# 8n side mout distributor



## bigtom (Jun 29, 2020)

I am working on a 1951 8n I bought that has been sitting for who only knows how long.after going through the distributor ,clean, new bushing,points condenser. I fought with my new dist cap for longer than I would like to admit, old one cracked, finally after stepping back. I removed the little cover disc, or cap or what ever it is called.and attempted to slide my new Tisco replacement cap over it and the inside diameter is to small. the old cap it fits right in as it should and not as a result of the crack. has anyone had a simular issue with a Tisco cap? is there a after markit disc-cover that needs to be used with the Tisco cap? just want to see if anyone has had issues like this before


----------



## pogobill (Jan 31, 2012)

I have bought tune up kits for my 8n's and I'll say that these aftermarket parts are hit and miss.
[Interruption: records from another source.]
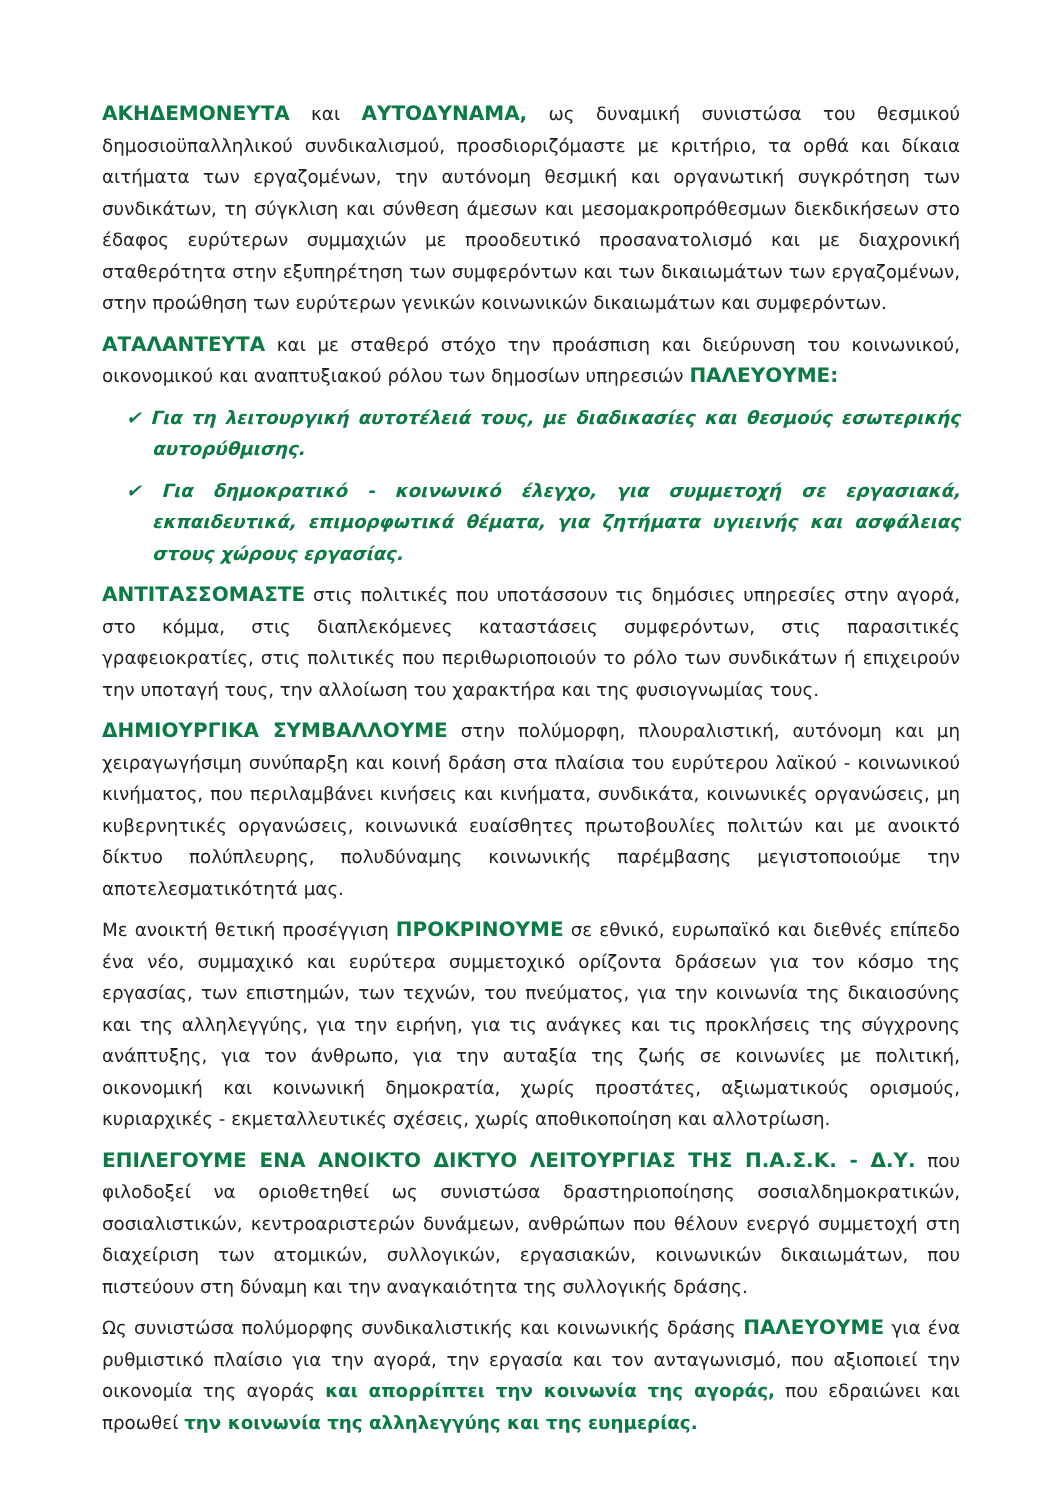ΑΚΗΔΕΜΟΝΕΥΤΑ και ΑΥΤΟΔΥΝΑΜΑ, ως δυναμική συνιστώσα του θεσμικού δημοσιοϋπαλληλικού συνδικαλισμού, προσδιοριζόμαστε με κριτήριο, τα ορθά και δίκαια αιτήματα των εργαζομένων, την αυτόνομη θεσμική και οργανωτική συγκρότηση των συνδικάτων, τη σύγκλιση και σύνθεση άμεσων και μεσομακροπρόθεσμων διεκδικήσεων στο έδαφος ευρύτερων συμμαχιών με προοδευτικό προσανατολισμό και με διαχρονική σταθερότητα στην εξυπηρέτηση των συμφερόντων και των δικαιωμάτων των εργαζομένων, στην προώθηση των ευρύτερων γενικών κοινωνικών δικαιωμάτων και συμφερόντων.
ΑΤΑΛΑΝΤΕΥΤΑ και με σταθερό στόχο την προάσπιση και διεύρυνση του κοινωνικού, οικονομικού και αναπτυξιακού ρόλου των δημοσίων υπηρεσιών ΠΑΛΕΥΟΥΜΕ:
✔ Για τη λειτουργική αυτοτέλειά τους, με διαδικασίες και θεσμούς εσωτερικής αυτορύθμισης.
✔ Για δημοκρατικό - κοινωνικό έλεγχο, για συμμετοχή σε εργασιακά, εκπαιδευτικά, επιμορφωτικά θέματα, για ζητήματα υγιεινής και ασφάλειας στους χώρους εργασίας.
ΑΝΤΙΤΑΣΣΟΜΑΣΤΕ στις πολιτικές που υποτάσσουν τις δημόσιες υπηρεσίες στην αγορά, στο κόμμα, στις διαπλεκόμενες καταστάσεις συμφερόντων, στις παρασιτικές γραφειοκρατίες, στις πολιτικές που περιθωριοποιούν το ρόλο των συνδικάτων ή επιχειρούν την υποταγή τους, την αλλοίωση του χαρακτήρα και της φυσιογνωμίας τους.
ΔΗΜΙΟΥΡΓΙΚΑ ΣΥΜΒΑΛΛΟΥΜΕ στην πολύμορφη, πλουραλιστική, αυτόνομη και μη χειραγωγήσιμη συνύπαρξη και κοινή δράση στα πλαίσια του ευρύτερου λαϊκού - κοινωνικού κινήματος, που περιλαμβάνει κινήσεις και κινήματα, συνδικάτα, κοινωνικές οργανώσεις, μη κυβερνητικές οργανώσεις, κοινωνικά ευαίσθητες πρωτοβουλίες πολιτών και με ανοικτό δίκτυο πολύπλευρης, πολυδύναμης κοινωνικής παρέμβασης μεγιστοποιούμε την αποτελεσματικότητά μας.
Με ανοικτή θετική προσέγγιση ΠΡΟΚΡΙΝΟΥΜΕ σε εθνικό, ευρωπαϊκό και διεθνές επίπεδο ένα νέο, συμμαχικό και ευρύτερα συμμετοχικό ορίζοντα δράσεων για τον κόσμο της εργασίας, των επιστημών, των τεχνών, του πνεύματος, για την κοινωνία της δικαιοσύνης και της αλληλεγγύης, για την ειρήνη, για τις ανάγκες και τις προκλήσεις της σύγχρονης ανάπτυξης, για τον άνθρωπο, για την αυταξία της ζωής σε κοινωνίες με πολιτική, οικονομική και κοινωνική δημοκρατία, χωρίς προστάτες, αξιωματικούς ορισμούς, κυριαρχικές - εκμεταλλευτικές σχέσεις, χωρίς αποθικοποίηση και αλλοτρίωση.
ΕΠΙΛΕΓΟΥΜΕ ΕΝΑ ΑΝΟΙΚΤΟ ΔΙΚΤΥΟ ΛΕΙΤΟΥΡΓΙΑΣ ΤΗΣ Π.Α.Σ.Κ. - Δ.Υ. που φιλοδοξεί να οριοθετηθεί ως συνιστώσα δραστηριοποίησης σοσιαλδημοκρατικών, σοσιαλιστικών, κεντροαριστερών δυνάμεων, ανθρώπων που θέλουν ενεργό συμμετοχή στη διαχείριση των ατομικών, συλλογικών, εργασιακών, κοινωνικών δικαιωμάτων, που πιστεύουν στη δύναμη και την αναγκαιότητα της συλλογικής δράσης.
Ως συνιστώσα πολύμορφης συνδικαλιστικής και κοινωνικής δράσης ΠΑΛΕΥΟΥΜΕ για ένα ρυθμιστικό πλαίσιο για την αγορά, την εργασία και τον ανταγωνισμό, που αξιοποιεί την οικονομία της αγοράς και απορρίπτει την κοινωνία της αγοράς, που εδραιώνει και προωθεί την κοινωνία της αλληλεγγύης και της ευημερίας.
I've done a tune up on one of mine, and had to use the old rotor and cap as the new cap fit on the distributor, but the rotor beat up the inside of the cap when I turned it over! Both were trashed.


----------



## BigT (Sep 15, 2014)

You could try NAPA to see if they can find you a match, or try Yesterday's Tractor, Steiner, or other reputable tractor parts supplier. Everything is made in China these days, some of their products are not correct.


----------